任务要求 1
在下面关于资源池化同城双集群切换的说明文字中，local role 是从哪个系统函数中获取的？
任务要求 2
请在下面关于资源池化同城双集群切换的说明文字中，从“前提条件：已经部署资源池化同城双集群环境”开始一直到“从备节点1 standby normal (资源池化+传统单机)”为止，把“容灾中心”替换成“灾备中心”，然后重新写出这一部分。
任务要求 3
请接着下面关于资源池化同城双集群切换的说明文字的最后一句往下续写。

所选文本
*****

资源池化支持同城dorado双集群切换（非日志合一）

资源池化支持同城 dorado 双集群部署方式：dd 模拟(手动部署+无 cm)、cm 模拟(手动部署 dd 模拟+有 cm)、磁阵(手动部署)、集群管理工具部署

1.集群间切换

基于《资源池化+同城dorado双集群（非日志合一）》部署方式，集群间切换设计如下：

1.1.主备集群状态

前提条件：已经部署资源池化同城双集群环境

集群中心端节点类型 local role run mode

生产中心主端主节点0 primary primary (资源池化+传统主)

备节点1 standby normal (资源池化+传统单机)

容灾中心备端首备节点0 standby standby(资源池化+传统备)

从备节点1 standby normal (资源池化+传统单机)

local role 从系统函数 pg_stat_get_stream_replications 中获取的 local_role 参数：

openGauss=# select * from pg_stat_get_stream_replications();

local_role | static_connections | db_state | detail_information

------------+--------------------+----------+--------------------

Primary | 1 | Normal | Normal

(1 row)

*****

所给各行
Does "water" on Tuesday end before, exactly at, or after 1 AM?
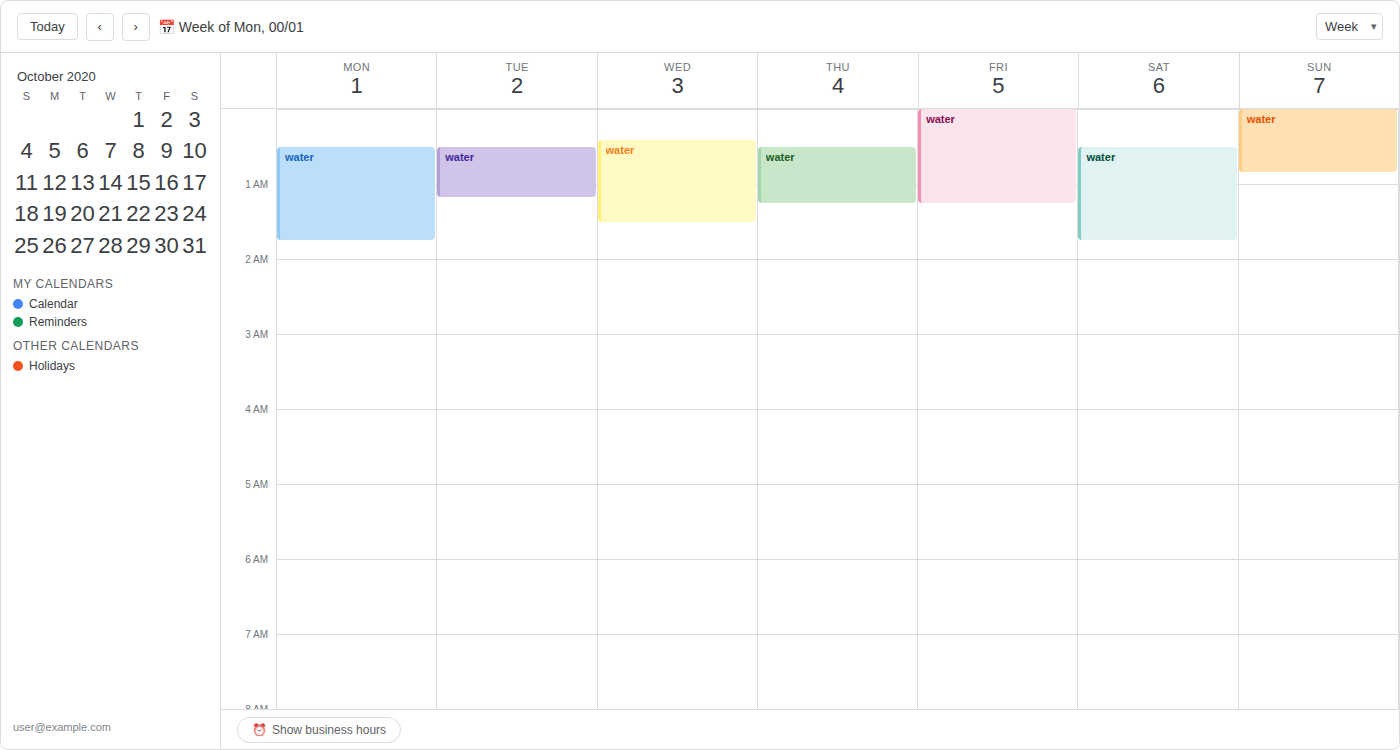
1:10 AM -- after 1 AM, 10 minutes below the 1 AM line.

*****

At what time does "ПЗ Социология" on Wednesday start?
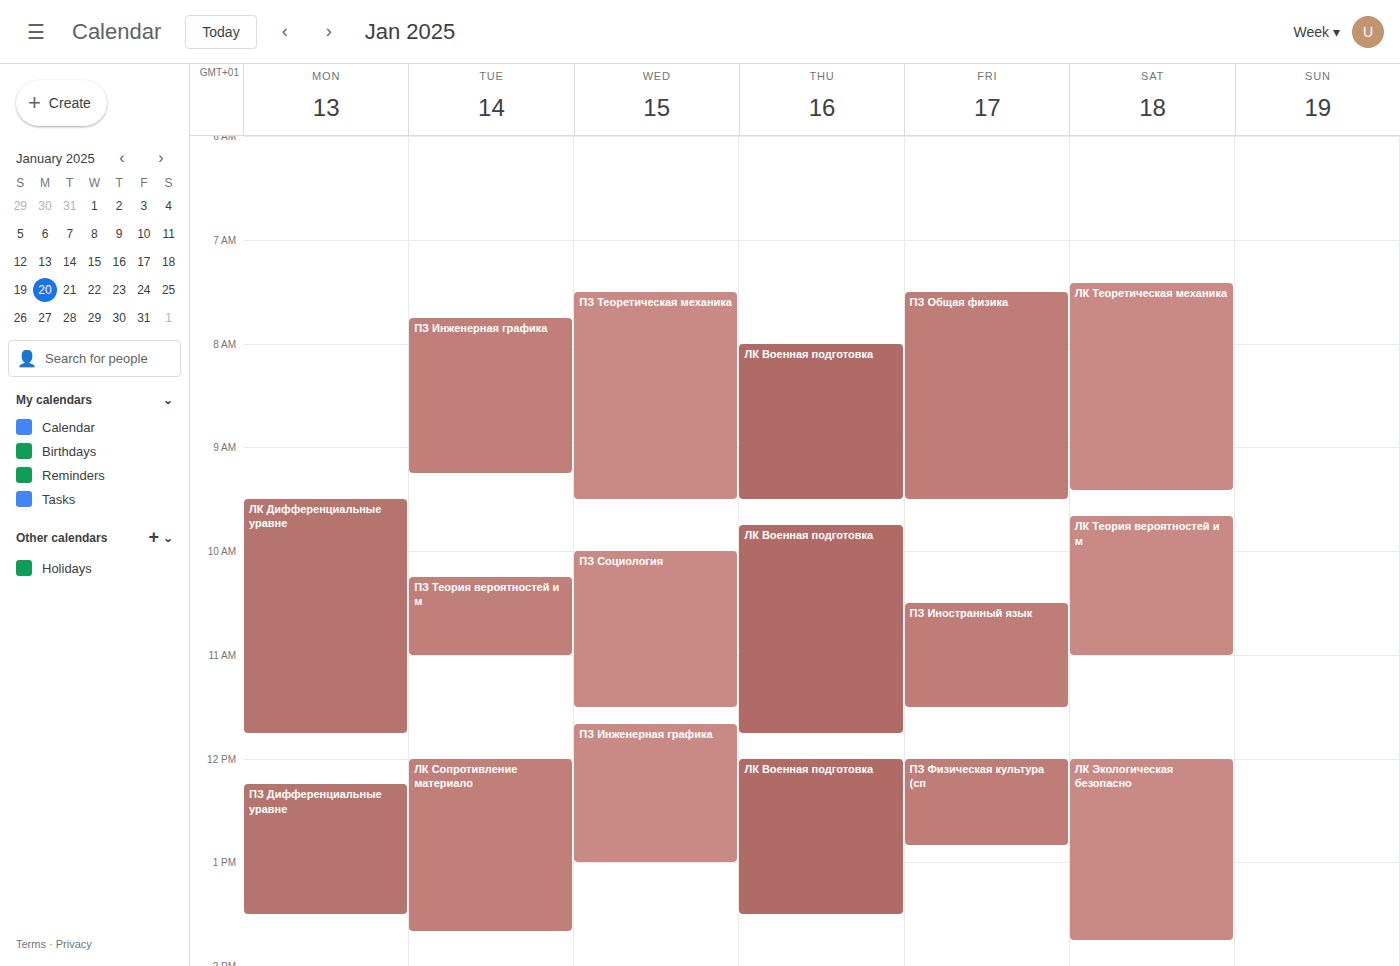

*****

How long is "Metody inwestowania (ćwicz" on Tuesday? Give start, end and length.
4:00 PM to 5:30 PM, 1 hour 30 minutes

*****

练习结果 1
pg_stat_get_stream_replications

练习结果 2
前提条件：已经部署资源池化同城双集群环境

集群中心端节点类型 local role run mode

生产中心主端主节点0 primary primary (资源池化+传统主)

备节点1 standby normal (资源池化+传统单机)

灾备中心备端首备节点0 standby standby(资源池化+传统备)

从备节点1 standby normal (资源池化+传统单机)

练习结果 3
Tips:run mode 指数据库内核运行模式是primary还是standby还是normal，是t_thrd.postmaster_cxt.HaShmData->current_mode或t_thrd.xlog_cxt.server_mode参数指代的主备运行模式类型

1.2.failover

以下提到的/home/omm/ss_hatest/dn0为数据库dn目录，解释如下：

集群中心端节点类型 local role dn目录

生产中心主端主节点0 primary /home/omm/ss_hatest/dn0

备节点1 standby /home/omm/ss_hatest/dn1

容灾中心备端首备节点0 Main Standby /home/omm/ss_hatest1/dn0

从备节点1 standby /home/omm/ss_hatest1/dn1

双集群间failover即主集群故障，备集群升为主集群的过程，操作过程如下：

(1) kill 主集群将主集群节点全部 kill 掉 (2) stop 备集群

gs_ctl stop -D /home/omm/ss_hatest1/dn0

gs_ctl stop -D /home/omm/ss_hatest1/dn1

(3) 备集群设置 cluster_run_mode

gs_guc set -Z datanode -D /home/omm/ss_hatest1/dn0 -c "cluster_run_mode=cluster_primary"

(4) 切换远程同步复制主从端如果是cm模拟部署方式(博客：博客资源池化同城dorado双集群部署二之cm模拟部署)，不需要在管控平台切换同步复制对方向的操作。

如果是om部署方式(博客：资源池化同城dorado双集群部署四之om部署)，则在拉起集群之前，需要在管控平台切换同步复制对方向的操作，操作如下：登录到备存储管控平台，操作data protection -> luns -> remote replication pairs(远程复制对) -> 找到远程同步复制xlog对应的lun -> More -> Primary/Standby Switchover，操作完后，即可看到Local Resource从Secondary变成Primary。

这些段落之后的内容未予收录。